Usually in the middle of an album, there’s a dud or two tucked away to bulk the time out before you’re re-introduced to the good stuff. Not so here.
‘We Cry for Harmonia’, swiftly followed by sibling track ‘Harmonia’, and ‘I See You In Hollow’, are stand outs; consider dropping them on your 2020 playlists immediately.
Songs pull you in different directions without warning. The introductory riff on ‘Clampdown’ is a great example – it teases one direction, before you’re guided down an altogether more thoughtful path.
Hollow is guitar drenched; each time one figures, it is rich in tone and full of character, no sound is the same.
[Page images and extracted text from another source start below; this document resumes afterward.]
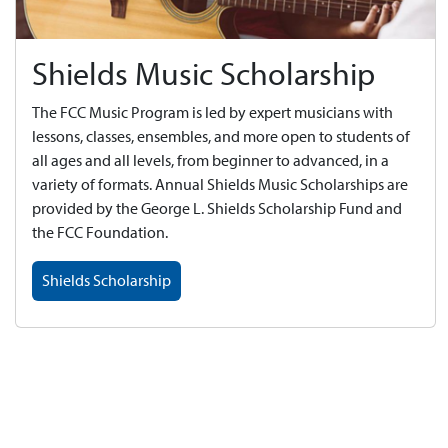
Shields Music Scholarship
The FCC Music Program is led by expert musicians with
lessons, classes, ensembles, and more open to students of
all ages and all levels, from beginner to advanced, in a
variety of formats. Annual Shields Music Scholarships are
provided by the George L. Shields Scholarship Fund and
the FCC Foundation.
Shields Scholarship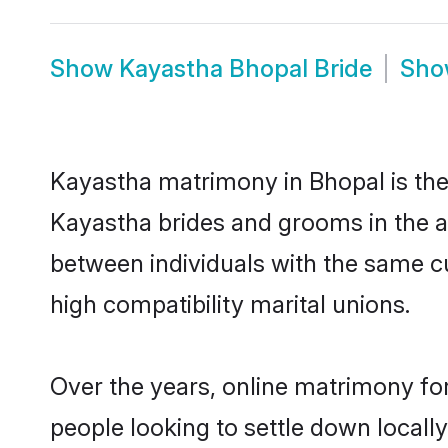
Show
Kayastha Bhopal Bride
Sh
Kayastha matrimony in Bhopal is the 
Kayastha brides and grooms in the a
between individuals with the same c
high compatibility marital unions.
Over the years, online matrimony fo
people looking to settle down local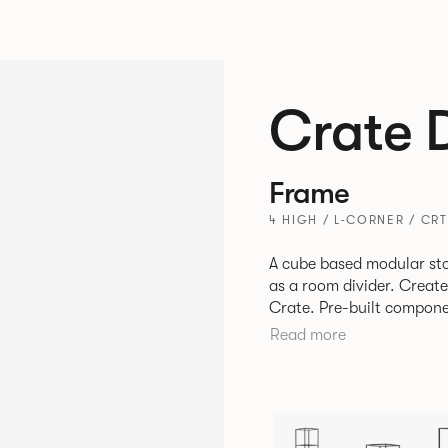
Crate 
Frame
4 HIGH / L-CORNER / CR
A cube based modular sto
as a room divider. Creat
Crate. Pre-built components can be connected together in-line or
at right angles to create 
Read more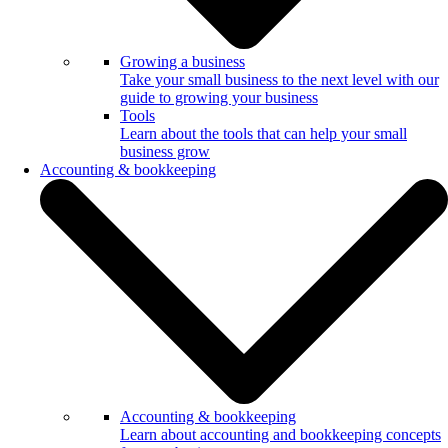
Growing a business
Take your small business to the next level with our
guide to growing your business
Tools
Learn about the tools that can help your small
business grow
Accounting & bookkeeping
Accounting & bookkeeping
Learn about accounting and bookkeeping concepts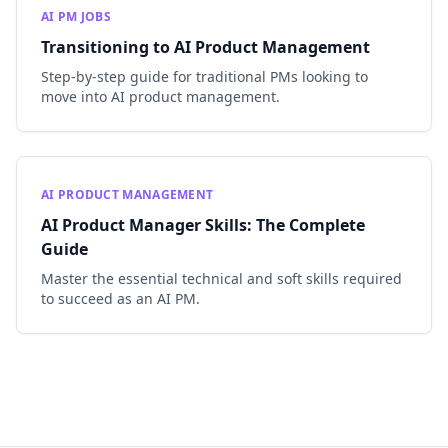
AI PM JOBS
Transitioning to AI Product Management
Step-by-step guide for traditional PMs looking to
move into AI product management.
AI PRODUCT MANAGEMENT
AI Product Manager Skills: The Complete
Guide
Master the essential technical and soft skills required
to succeed as an AI PM.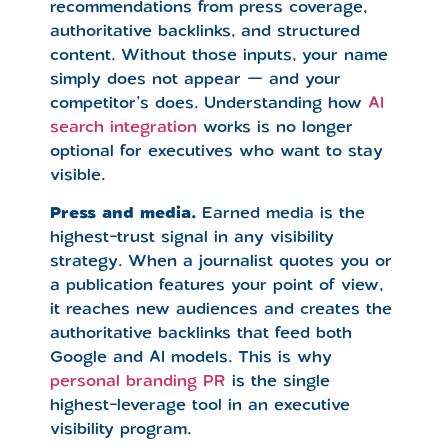
recommendations from press coverage,
authoritative backlinks, and structured
content. Without those inputs, your name
simply does not appear — and your
competitor’s does. Understanding how
AI
search integration
works is no longer
optional for executives who want to stay
visible.
Press and media.
Earned media is the
highest-trust signal in any visibility
strategy. When a journalist quotes you or
a publication features your point of view,
it reaches new audiences and creates the
authoritative backlinks that feed both
Google and AI models. This is why
personal branding PR
is the single
highest-leverage tool in an executive
visibility program.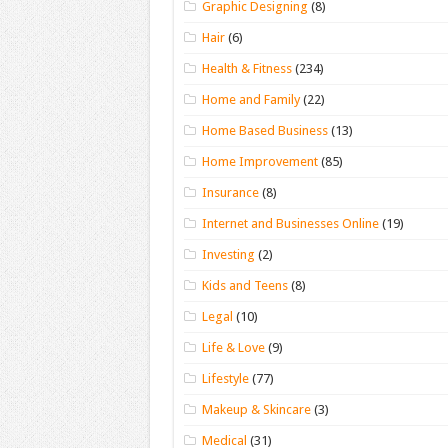
Graphic Designing
(8)
Hair
(6)
Health & Fitness
(234)
Home and Family
(22)
Home Based Business
(13)
Home Improvement
(85)
Insurance
(8)
Internet and Businesses Online
(19)
Investing
(2)
Kids and Teens
(8)
Legal
(10)
Life & Love
(9)
Lifestyle
(77)
Makeup & Skincare
(3)
Medical
(31)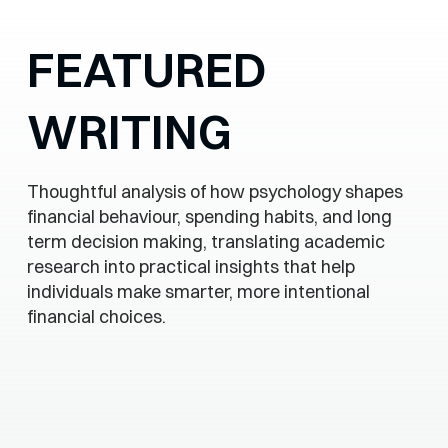
FEATURED
WRITING
Thoughtful analysis of how psychology shapes
financial behaviour, spending habits, and long
term decision making, translating academic
research into practical insights that help
individuals make smarter, more intentional
financial choices.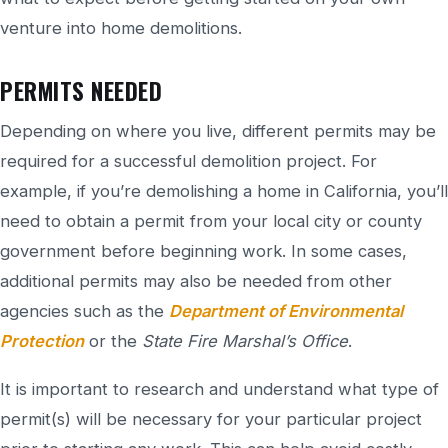
venture into home demolitions.
PERMITS NEEDED
Depending on where you live, different permits may be
required for a successful demolition project. For
example, if you’re demolishing a home in California, you’ll
need to obtain a permit from your local city or county
government before beginning work. In some cases,
additional permits may also be needed from other
agencies such as the
Department of Environmental
Protection
or the
State Fire Marshal’s Office
.
It is important to research and understand what type of
permit(s) will be necessary for your particular project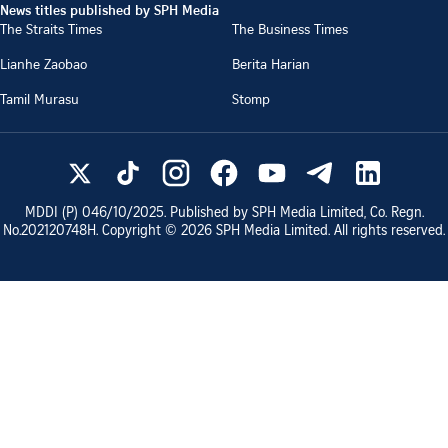
News titles published by SPH Media
The Straits Times
The Business Times
Lianhe Zaobao
Berita Harian
Tamil Murasu
Stomp
MDDI (P)
046/10/2025
. Published by SPH Media Limited, Co. Regn.
No.
202120748H
. Copyright ©
2026
SPH Media Limited. All rights reserved.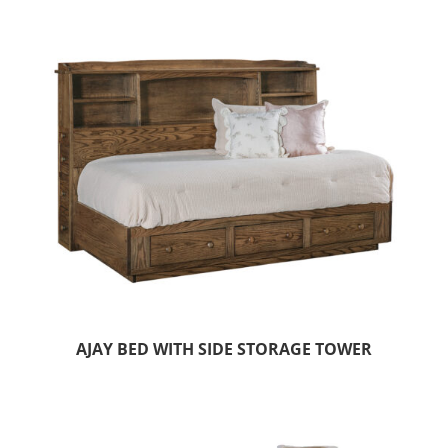
AJAY BED WITH SIDE STORAGE TOWER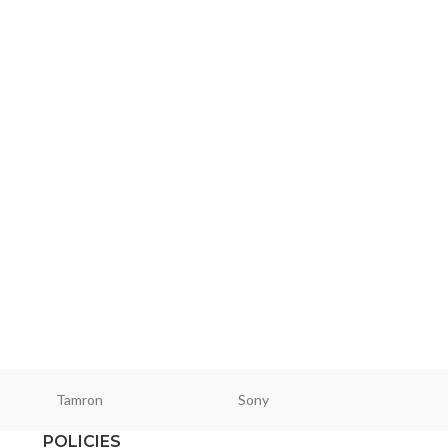
Tamron
Sony
Smallri
POLICIES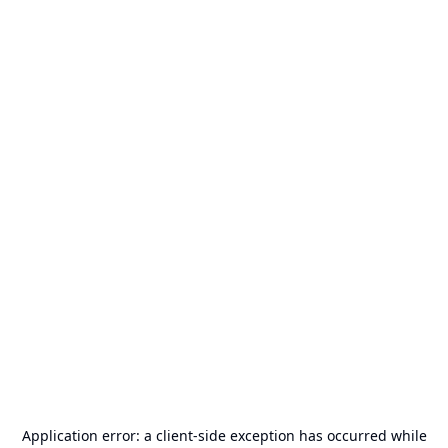
Application error: a
client
-side exception has occurred while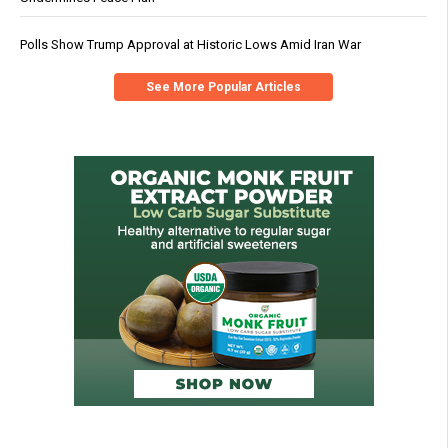
Polls Show Trump Approval at Historic Lows Amid Iran War
See More Popular Articles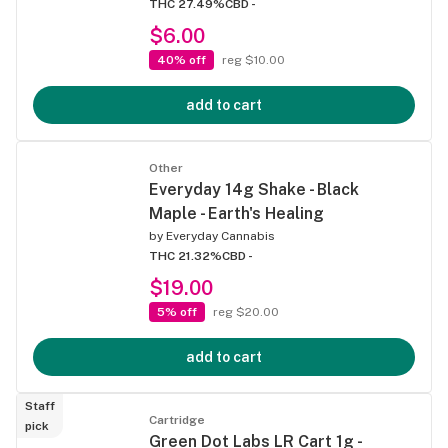
THC 27.49%
CBD -
$6.00
40% off
reg $10.00
add to cart
Other
Everyday 14g Shake - Black
Maple - Earth's Healing
by
Everyday Cannabis
THC 21.32%
CBD -
$19.00
5% off
reg $20.00
add to cart
Staff
Cartridge
pick
Green Dot Labs LR Cart 1g -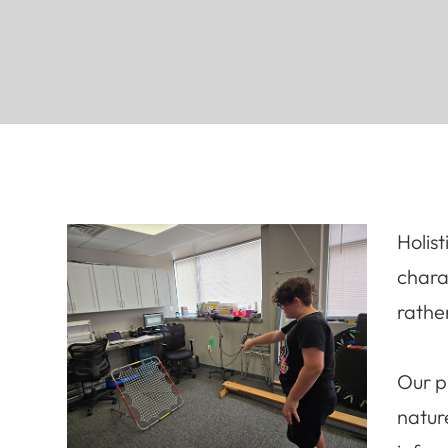
Holis
chara
rathe
Our p
natur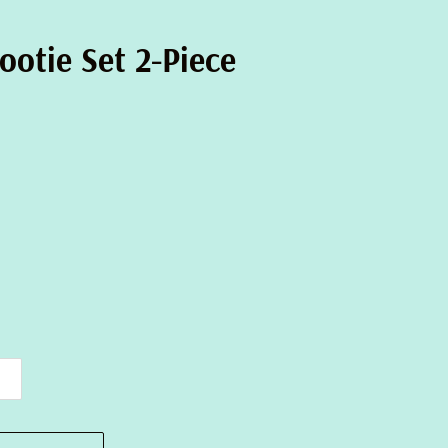
ootie Set 2-Piece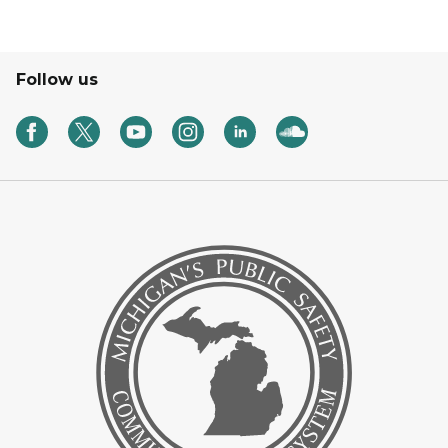
Follow us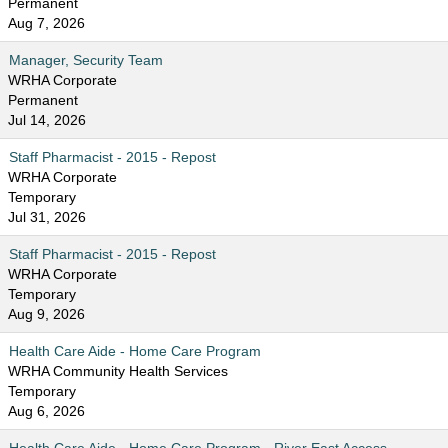
Permanent
Aug 7, 2026
Manager, Security Team
WRHA Corporate
Permanent
Jul 14, 2026
Staff Pharmacist - 2015 - Repost
WRHA Corporate
Temporary
Jul 31, 2026
Staff Pharmacist - 2015 - Repost
WRHA Corporate
Temporary
Aug 9, 2026
Health Care Aide - Home Care Program
WRHA Community Health Services
Temporary
Aug 6, 2026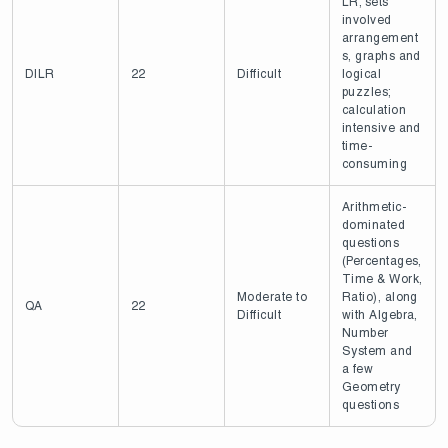
LR; sets
involved
arrangement
s, graphs and
DILR
22
Difficult
logical
puzzles;
calculation
intensive and
time-
consuming
Arithmetic-
dominated
questions
(Percentages,
Time & Work,
Moderate to
Ratio), along
QA
22
Difficult
with Algebra,
Number
System and
a few
Geometry
questions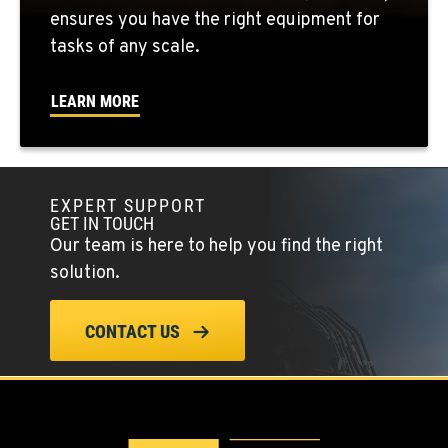
3000 San Antonio Drive
ensures you have the right equipment for
Location Details
tasks of any scale.
1-559-316-5169
LEARN MORE
KENT, WA
19808 68th Ave.
Location Details
EXPERT SUPPORT
1-253-867-4379
GET IN TOUCH
Our team is here to help you find the right
MOUNT VERNON, WA
solution.
420 East Hickox Road
Location Details
CONTACT US
1-360-228-2046
KLAMATH FALLS, OR
9135 Highway 97 South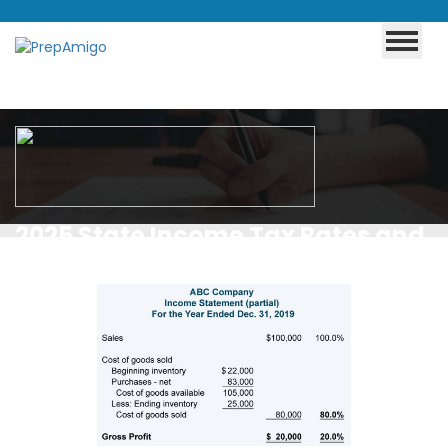
2025 State Income Tax Rates and
Brackets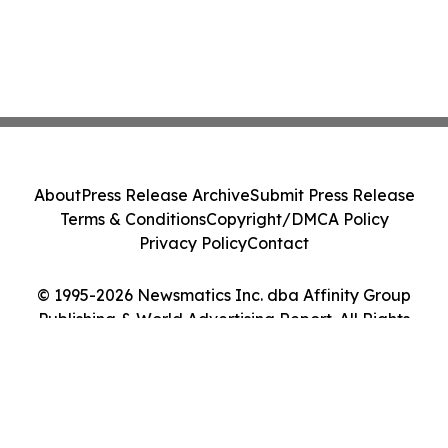
About
Press Release Archive
Submit Press Release
Terms & Conditions
Copyright/DMCA Policy
Privacy Policy
Contact
© 1995-2026 Newsmatics Inc. dba Affinity Group
Publishing & World Advertising Report. All Rights
Reserved.
Cookie Settings / Your Privacy Choices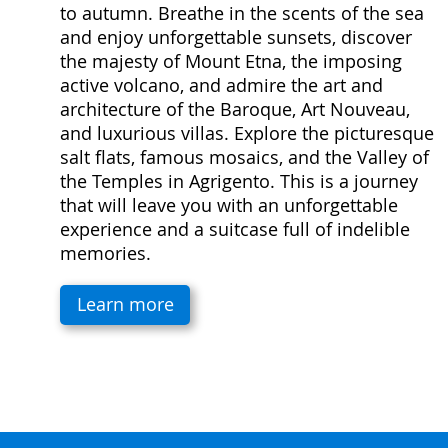
to autumn. Breathe in the scents of the sea
and enjoy unforgettable sunsets, discover
the majesty of Mount Etna, the imposing
active volcano, and admire the art and
architecture of the Baroque, Art Nouveau,
and luxurious villas. Explore the picturesque
salt flats, famous mosaics, and the Valley of
the Temples in Agrigento. This is a journey
that will leave you with an unforgettable
experience and a suitcase full of indelible
memories.
Learn more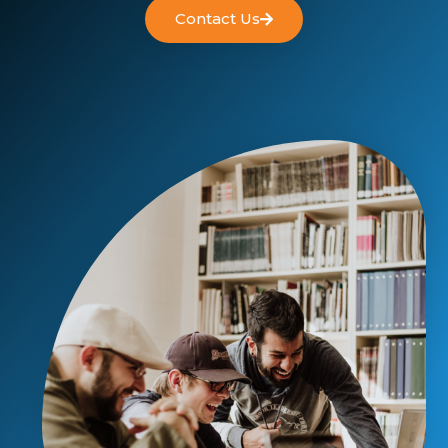
Contact Us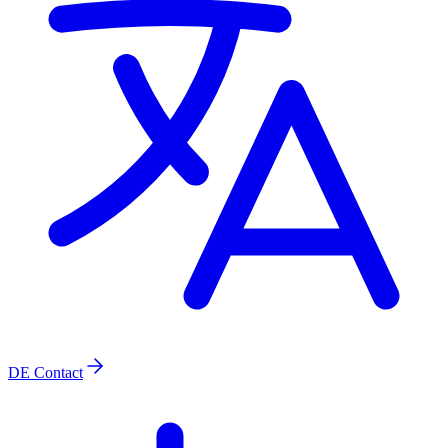
DE
Contact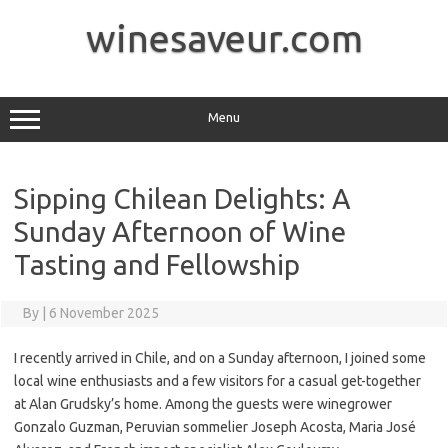
Skip
to
winesaveur.com
content
Menu
Sipping Chilean Delights: A
Sunday Afternoon of Wine
Tasting and Fellowship
By
|
6 November 2025
I recently arrived in Chile, and on a Sunday afternoon, I joined some
local wine enthusiasts and a few visitors for a casual get-together
at Alan Grudsky’s home. Among the guests were winegrower
Gonzalo Guzman, Peruvian sommelier Joseph Acosta, Maria José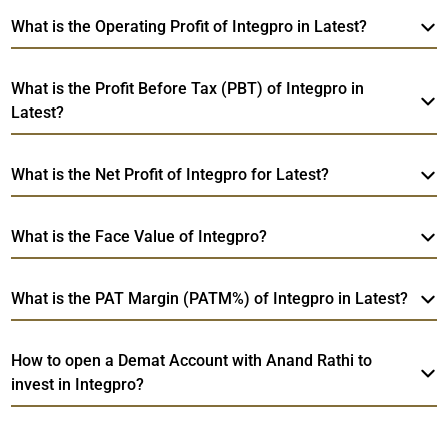
What is the Operating Profit of Integpro in Latest?
What is the Profit Before Tax (PBT) of Integpro in
Latest?
What is the Net Profit of Integpro for Latest?
What is the Face Value of Integpro?
What is the PAT Margin (PATM%) of Integpro in Latest?
How to open a Demat Account with Anand Rathi to
invest in Integpro?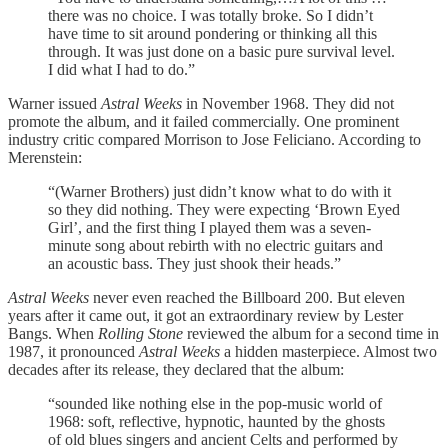
there was no choice. I was totally broke. So I didn’t
have time to sit around pondering or thinking all this
through. It was just done on a basic pure survival level.
I did what I had to do.”
Warner issued
Astral Weeks
in November 1968. They did not
promote the album, and it failed commercially. One prominent
industry critic compared Morrison to Jose Feliciano. According to
Merenstein:
“(Warner Brothers) just didn’t know what to do with it
so they did nothing. They were expecting ‘Brown Eyed
Girl’, and the first thing I played them was a seven-
minute song about rebirth with no electric guitars and
an acoustic bass. They just shook their heads.”
Astral Weeks
never even reached the Billboard 200. But eleven
years after it came out, it got an extraordinary review by Lester
Bangs. When
Rolling Stone
reviewed the album for a second time in
1987, it pronounced
Astral Weeks
a hidden masterpiece. Almost two
decades after its release, they declared that the album:
“sounded like nothing else in the pop-music world of
1968: soft, reflective, hypnotic, haunted by the ghosts
of old blues singers and ancient Celts and performed by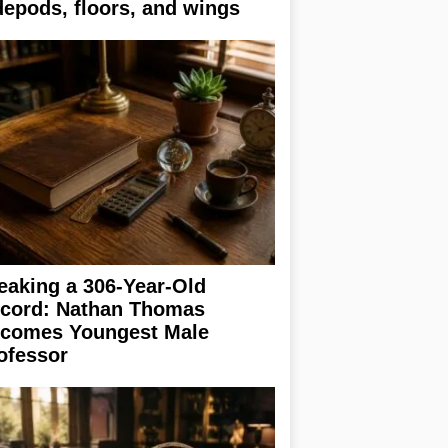
depods, floors, and wings
eaking a 306-Year-Old
cord: Nathan Thomas
comes Youngest Male
ofessor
Rishi’s carefully created sitar arpeggios cruise through, ethereal and other-worldly.
For a collection of songs that lean so heavily into psychedelia, it encourages you to work a little to uncover the layers of each, but is far from impenetrable.
Hollow a wonderful record that is thought provoking, creatively inspiring and beautifully produced.
There is a sun-setting gig at a festival vibe that resonates throughout. The use of scaled arpeggios gives many of the tracks a cyclical feel; the result is overwhelmingly positive. Each piece of music slips into the next, creating a seamless aural experience that could go on indefinitely.
Hollow is available from Friday 14th of February on Fuzz Club.